Help ensure MMR vaccine is used to protect the most vulnerable populations – only vaccinate people from priority groups (listed above)
- If you have patients booked in for MMR or who are eligible, but who don’t meet the above priorities, we recommend you offer to rebook, at least a month out, or put them on a call list.
- It’s really important for all of the population to be protected and we don’t want to lose the opportunity to offer MMR to all who are eligible. When stocks are secure, practices should be offering two documented doses of MMR vaccine to those who need it.
- For parents who request an MMR dose 0 (infants aged 6 – 11 months) due to concerns about their infant being at high risk of exposure, a GP may provide a prescription for this vaccine dose to be administered if felt appropriate.
- We understand GPs are best placed to understand the risk as it is presented to them.
Detailed advice for vaccinators
Within Auckland region:
- Actively recall babies for MMR1, to be delivered from 12 months of age – this can be recorded as 15-month event on the NIR
- Other 15-month vaccines can be given at the same time if this is what the parent/caregiver wishes
- MMR2 should continue to be offered at 4 years old with active recall
- Continue to recall those aged under 5 who are overdue, as per business as usual
- MMR0 can be given to infants aged 6 to 11 months, however as this is "off-label", it needs to be given on the specific recommendation of a GP or nurse prescriber.
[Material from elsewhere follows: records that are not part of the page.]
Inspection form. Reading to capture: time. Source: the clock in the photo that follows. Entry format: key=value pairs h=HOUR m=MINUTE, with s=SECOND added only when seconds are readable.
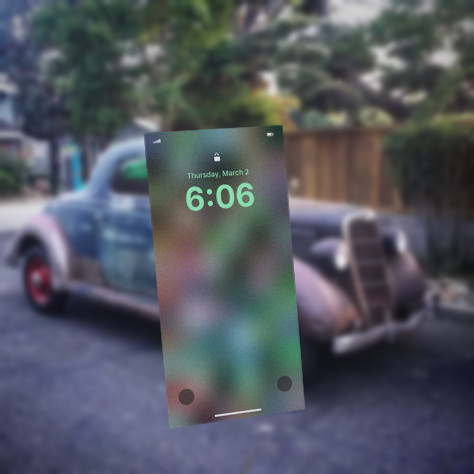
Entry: h=6 m=6
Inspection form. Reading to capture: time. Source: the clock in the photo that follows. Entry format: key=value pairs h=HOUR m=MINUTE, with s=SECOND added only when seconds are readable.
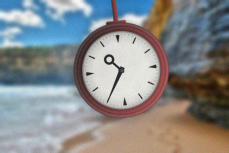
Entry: h=10 m=35
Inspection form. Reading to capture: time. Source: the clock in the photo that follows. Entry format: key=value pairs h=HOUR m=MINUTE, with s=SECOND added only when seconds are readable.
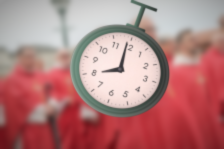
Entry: h=7 m=59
When given to this age group, it can be entered on the NIR, using the PMS high-risk MMR vaccine option. These younger infants will need two further doses of MMR. Antibodies transferred from the mother to the baby can provide some protection and make the MMR vaccine less effective until about 1 year of age. As the vaccine's effectiveness is lower for babies under 12 months of age, if they are given the vaccine, they will still need two further doses of the MMR vaccine once they turn 1, for long term protection. This additional vaccination at 6 to 11 months of age is funded. The best protection for very young children is to ensure those around them are vaccinated, such as whānau and carers
- 15 – 29 year olds, and particularly from Pacific fanau aged 15-29 year olds, should be offered 1 dose of MMR vaccine. This age group is not on the NIR so you will have to use your practice management system to identify these patients.
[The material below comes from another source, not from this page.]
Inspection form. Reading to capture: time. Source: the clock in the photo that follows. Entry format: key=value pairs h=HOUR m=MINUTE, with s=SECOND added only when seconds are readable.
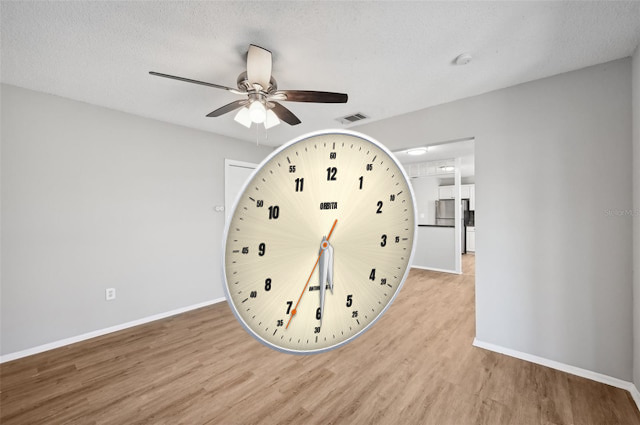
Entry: h=5 m=29 s=34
- The priority is to maintain the Childhood Immunisation Schedule.
- MMR1 should continue to be given at 15 months and actively recalled. However, MMR1 can be given from 12 months. These infants should not be actively recalled at this time but can be vaccinated if the family wishes.
- Infants travelling to Auckland can be given MMR1 from 12 months. This should happen at least two weeks before travel.
- MMR2 should continue to be offered at 4 years old with active recall.
- Continue to recall those under 5 who are overdue, as per business as usual.
- Any regions outside Auckland with sustained community transmission will be advised if MMR1 needs to be given routinely at 12 months instead of 15 months. Currently, only Auckland is immunising at 12 months.